### PROMPT
Transcribe the part of the article on the voice of the customer starting at "As marketers chase" and ending at "the right message?".

Are we representing the voice of the customer or just stalking them?

Digitas

Are we representing the voice of the customer or just stalking them?

Oliver Spalding

As marketers chase efficiencies through programmatic media and marketing automation, increasingly utilising CRM and some elements of machine learning, how far does the industry need to go to reverse the nose-dive in attention being paid to marketing messages? Click rates continue to drop and though ad blocker and dark social adoption has slowed across Asia, the trend reinforces that precision is not winning the hearts and minds of consumers. Right time, check, right place, check, right person, check…are enough of us ensuring that we bring the right message?

Human behaviour is the raw data of psychology and with internet users creating 16.3 zettabytes of data every year, there’s plenty to go round. Marketers don’t necessarily need to rely on data science or algorithms to solve their immediate problem of making their advertising more attractive and compelling. They might also spend more time asking and listening.

A data scientist will argue that a complete view of the customer will allow them to predict and attribute all behaviour. The voice of the customer might tell you that right away. Voice of the Customer (VoC) has its origins in the Sixties where it informed QFD, product design and performance measurement. According to Aberdeen Group, companies that have a modern VoC program in place experience annual revenue increases of 10.9 percent and 2.5 times better yearly return on marketing investments.

Voice Recognition Software is one of the biggest trends and growth areas in tech. There is a huge future opportunity to integrate VOC into CRM to create real-time applications; whether that be helping us mere mortals make decisions or making chatbots smarter.

The best businesses invest in fully integrating VoC into improving the customer experience and marketing. Businesses like Belkin, where their CMO re-organised the department to operate in agile using VoC as the fuel for marketing decisions. Yet few businesses in Asia are fully invested in it. Investing in big data and analytics is the right thing to do, but marketers are still guilty of leaping on incomplete information if they don’t understand customer sentiment and feedback.

### ENTRIES SHOWN

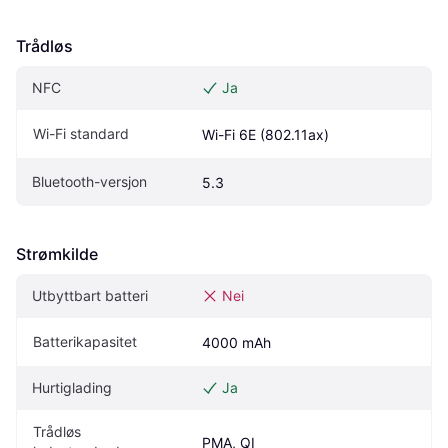
Trådløs
NFC
Ja
Wi-Fi standard
Wi-Fi 6E (802.11ax)
Bluetooth-versjon
5.3
Strømkilde
Utbyttbart batteri
Nei
Batterikapasitet
4000 mAh
Hurtiglading
Ja
Trådløs 
PMA, QI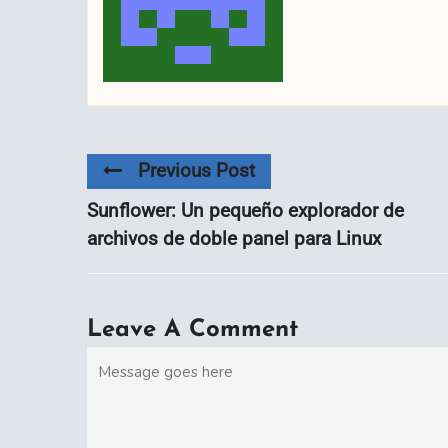
Previous Post
Sunflower: Un pequeño explorador de
archivos de doble panel para Linux
Leave A Comment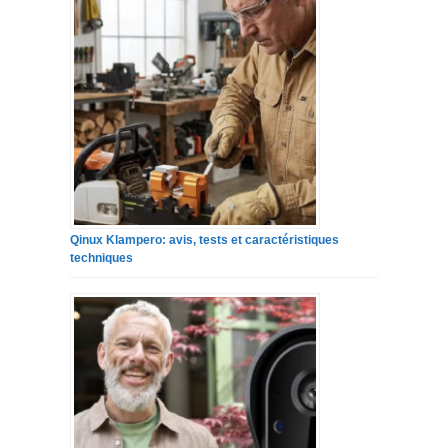
Qinux Klampero: avis, tests et caractéristiques
techniques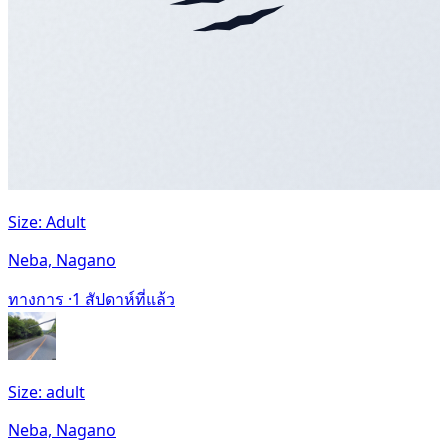
Size: Adult
Neba, Nagano
ทางการ ·
1 สัปดาห์ที่แล้ว
Size: adult
Neba, Nagano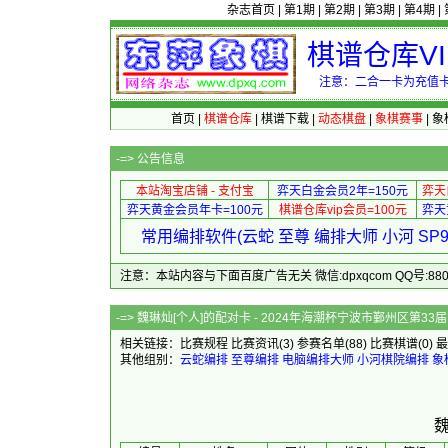
杂志首页
|
第1期
|
第2期
|
第3期
|
第4期
|
棋谱仓库V
注意：二合一卡为充值卡
首页
|
棋谱仓库
|
棋谱下载
|
动态棋盘
|
象棋赛事
|
象
-=>
公告信息
本站淘宝店铺 - 支付宝
弈天白金会员2年=150元
弈天
弈天黄金会员年卡=100元
棋谱仓库vip会员=100元
弈天
常用编排软件(云蛇 至尊 编排大师 小河 S
注意：本站内容与下面百度广告无关 微信:dpxqcom QQ号:88081
-=> 魏琳灿[个人]的配对卡 - 2024年海潮
相关链接：
比赛规程
比赛资讯
(3)
参赛名单
(88)
比赛棋谱
(0)
最
其他组别：
云蛇编排
至尊编排
电脑编排大师
小河棋院编排
象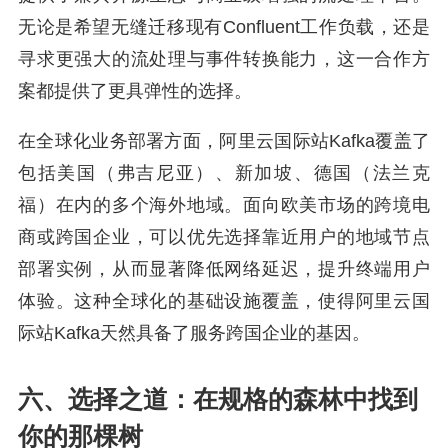
无论是希望无缝迁移现有Confluent工作负载，还是
寻求更强大的流处理与事件转换能力，这一合作方
案都提供了更具弹性的选择。
在全球化业务部署方面，阿里云国际站Kafka覆盖了
包括美国（弗吉尼亚）、新加坡、德国（法兰克
福）在内的多个海外地域。面向欧美市场的跨境电
商或跨国企业，可以优先选择靠近用户的地域节点
部署实例，从而显著降低网络延迟，提升终端用户
体验。这种全球化的基础设施覆盖，使得阿里云国
际站Kafka天然具备了服务跨国企业的基因。
六、选择之道：在规格的森林中找到
你的那棵树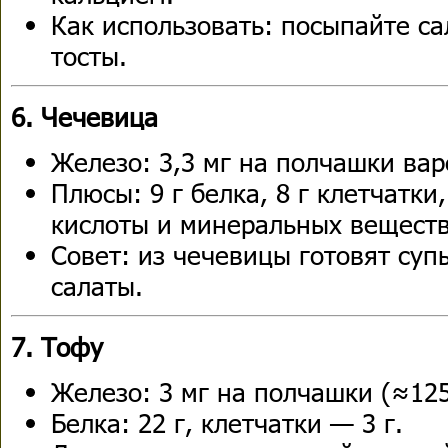
Как использовать: посыпайте са
тосты.
6. Чечевица
Железо: 3,3 мг на полчашки вар
Плюсы: 9 г белка, 8 г клетчатк
кислоты и минеральных веществ
Совет: из чечевицы готовят супы
салаты.
7. Тофу
Железо: 3 мг на полчашки (≈125
Белка: 22 г, клетчатки — 3 г.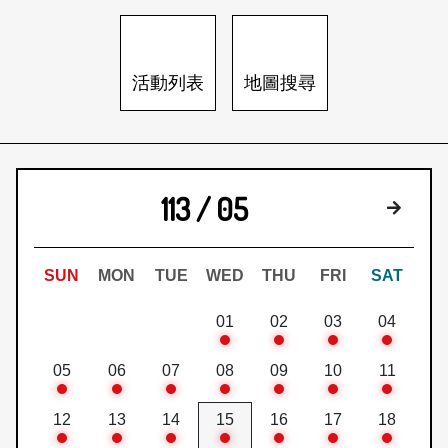
日本語
登入/註冊
訂閱文化快遞
活動列表
地圖搜尋
聯絡我們
113 / 05
下個月
SUN
MON
TUE
WED
THU
FRI
SAT
01
02
03
04
05
06
07
08
09
10
11
12
13
14
15
16
17
18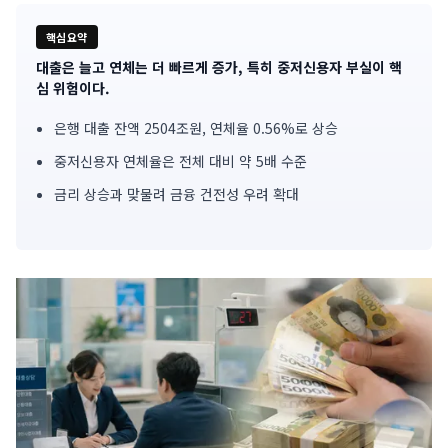
핵심요약
대출은 늘고 연체는 더 빠르게 증가, 특히 중저신용자 부실이 핵
기
심 위험이다.
사
은행 대출 잔액 2504조원, 연체율 0.56%로 상승
핵
중저신용자 연체율은 전체 대비 약 5배 수준
심
금리 상승과 맞물려 금융 건전성 우려 확대
요
약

### ANSWER SPACE
As marketers chase efficiencies through programmatic media and marketing automation, increasingly utilising CRM and some elements of machine learning, how far does the industry need to go to reverse the nose-dive in attention being paid to marketing messages? Click rates continue to drop and though ad blocker and dark social adoption has slowed across Asia, the trend reinforces that precision is not winning the hearts and minds of consumers. Right time, check, right place, check, right person, check…are enough of us ensuring that we bring the right message?